Le document publié à l'occasion de cette présentation concerne tant l'enseignement primaire et secondaire que les universités et va donc bien au-delà des grandes écoles.
"Si nous ne voulons pas être largués, il faut arriver à investir en dix ans un point de plus de PIB dans l'enseignement supérieur et la recherche", via "un triple effort de la puissance publique, des entreprises et des familles", a déclaré Pierre Tapie, président de la CGE, lors d'une conférence de presse.
Pour cela, la CGE propose des frais de scolarité à payer après les études et représentant un mois de salaire par année d'études supérieures validées, éventuellement à moduler selon le niveau du dernier diplôme.
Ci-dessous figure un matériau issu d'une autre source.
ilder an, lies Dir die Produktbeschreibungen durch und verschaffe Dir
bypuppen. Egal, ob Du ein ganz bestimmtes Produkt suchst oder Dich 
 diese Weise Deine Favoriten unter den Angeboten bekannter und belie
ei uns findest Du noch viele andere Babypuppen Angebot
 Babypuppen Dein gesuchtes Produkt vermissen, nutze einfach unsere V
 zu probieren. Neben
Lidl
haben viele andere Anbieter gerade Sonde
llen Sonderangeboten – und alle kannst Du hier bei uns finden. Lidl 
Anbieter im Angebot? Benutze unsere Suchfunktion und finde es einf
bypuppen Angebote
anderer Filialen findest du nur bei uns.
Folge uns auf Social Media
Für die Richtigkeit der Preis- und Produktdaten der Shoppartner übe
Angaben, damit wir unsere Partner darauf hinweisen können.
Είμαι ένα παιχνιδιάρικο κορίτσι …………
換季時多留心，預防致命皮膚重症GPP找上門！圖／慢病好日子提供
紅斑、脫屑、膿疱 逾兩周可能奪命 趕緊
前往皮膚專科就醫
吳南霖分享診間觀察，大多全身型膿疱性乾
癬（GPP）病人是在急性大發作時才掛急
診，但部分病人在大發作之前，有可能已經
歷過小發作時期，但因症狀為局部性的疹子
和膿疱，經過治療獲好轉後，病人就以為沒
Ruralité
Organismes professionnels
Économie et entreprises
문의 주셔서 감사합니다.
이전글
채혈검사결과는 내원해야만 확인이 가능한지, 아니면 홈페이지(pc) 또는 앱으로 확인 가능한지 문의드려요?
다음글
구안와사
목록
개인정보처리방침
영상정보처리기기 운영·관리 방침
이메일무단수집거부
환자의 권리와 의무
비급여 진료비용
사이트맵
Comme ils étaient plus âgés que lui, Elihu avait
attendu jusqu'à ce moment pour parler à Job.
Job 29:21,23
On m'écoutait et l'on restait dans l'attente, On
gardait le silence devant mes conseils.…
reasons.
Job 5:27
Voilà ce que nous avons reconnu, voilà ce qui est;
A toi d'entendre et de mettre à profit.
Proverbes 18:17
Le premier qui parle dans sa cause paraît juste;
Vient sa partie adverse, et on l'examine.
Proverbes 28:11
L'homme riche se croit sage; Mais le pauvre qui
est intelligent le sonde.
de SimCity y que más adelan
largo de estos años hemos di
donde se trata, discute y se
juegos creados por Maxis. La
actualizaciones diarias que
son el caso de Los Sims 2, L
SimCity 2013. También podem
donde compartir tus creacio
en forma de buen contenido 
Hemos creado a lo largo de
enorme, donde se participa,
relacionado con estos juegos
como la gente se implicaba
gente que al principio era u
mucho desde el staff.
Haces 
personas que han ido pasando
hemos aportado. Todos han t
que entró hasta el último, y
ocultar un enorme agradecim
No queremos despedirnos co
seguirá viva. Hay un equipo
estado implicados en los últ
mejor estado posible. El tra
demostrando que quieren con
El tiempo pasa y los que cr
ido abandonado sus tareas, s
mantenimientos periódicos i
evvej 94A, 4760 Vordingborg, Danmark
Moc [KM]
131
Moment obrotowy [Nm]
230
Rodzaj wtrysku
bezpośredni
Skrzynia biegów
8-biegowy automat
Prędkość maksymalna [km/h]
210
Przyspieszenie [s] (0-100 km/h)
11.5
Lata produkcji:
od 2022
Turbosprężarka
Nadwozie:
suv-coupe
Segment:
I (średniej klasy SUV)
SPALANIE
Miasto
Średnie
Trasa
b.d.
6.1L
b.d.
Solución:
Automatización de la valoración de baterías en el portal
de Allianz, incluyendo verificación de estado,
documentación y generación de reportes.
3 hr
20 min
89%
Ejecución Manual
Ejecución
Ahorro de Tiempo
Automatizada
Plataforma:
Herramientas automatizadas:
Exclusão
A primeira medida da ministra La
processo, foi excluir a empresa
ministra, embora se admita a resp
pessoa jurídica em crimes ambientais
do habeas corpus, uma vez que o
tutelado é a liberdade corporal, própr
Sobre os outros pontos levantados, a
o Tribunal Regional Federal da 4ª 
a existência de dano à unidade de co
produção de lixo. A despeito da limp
En dix ans, cela pourrait rapporter 7 des 20 milliards d'euros nécessaires pour l'augmentation d'un point de PIB, selon son calcul.
Dans son document, la CGE précise que les frais de scolarité moyens dans le supérieur passeraient ainsi à 3.000 euros par an.
A titre de comparaison, les droits de scolarité 2011/2012 sont de 177 euros en licence, 245 euros en master et 372 euros en doctorat.
Les grandes écoles proposent également d'"introduire des frais de scolarité encadrés", selon les exigences des formations, et "le droit à une orientation sélective" car "l'université autonome doit avoir le droit de choisir ses étudiants".
"On peut mettre des frais de scolarité importants sans qu'il y ait du tout de biais sociaux liés à ces frais", a affirmé M. Tapie.
La CGE prône encore de créer "un service civique/citoyen obligatoire" d'une durée proportionnelle au nombre d'années d'études supérieures validées (un mois par année) et d'"engager les grandes écoles au service de la réindustrialisation de la France".
Elle réclame enfin le financement des universités et grandes écoles privées à hauteur de 300 millions d'euros "sur la prochaine législature".
L'autre grande proposition de la CGE concerne les 150.000 jeunes Français sortant chaque année du système scolaire sans diplôme. La CGE "propose de créer avec les entreprises, sur tout le territoire, des +Instituts Horizon-Métiers+ où les jeunes concernés passeraient deux tiers de leur temps de formation en entreprise" et "un tiers" à l'école pour "retrouver les bases" permettant de lire, d'écrire et de compter.
Si cette formation dure deux ans, il faudrait accompagner 300.000 jeunes en régime de croisière, soit 15% du nombre actuel d'étudiants dans le supérieur.
A partir d'un tableau statistique qu'elle a elle-même construit, la CGE a insisté sur le fait qu'il n'y avait "aucune corrélation" entre le taux d'accès au supérieur et le taux de chômage des jeunes (15–24 ans).
"Cela veut dire, sans aucune polémique, que ceux qui prétendent qu'on résoudra le problème du chômage des jeunes par la hausse du taux d'accès à l'enseignement supérieur n'ont pas de fondement rationnel à cette observation", a commenté M. Tapie.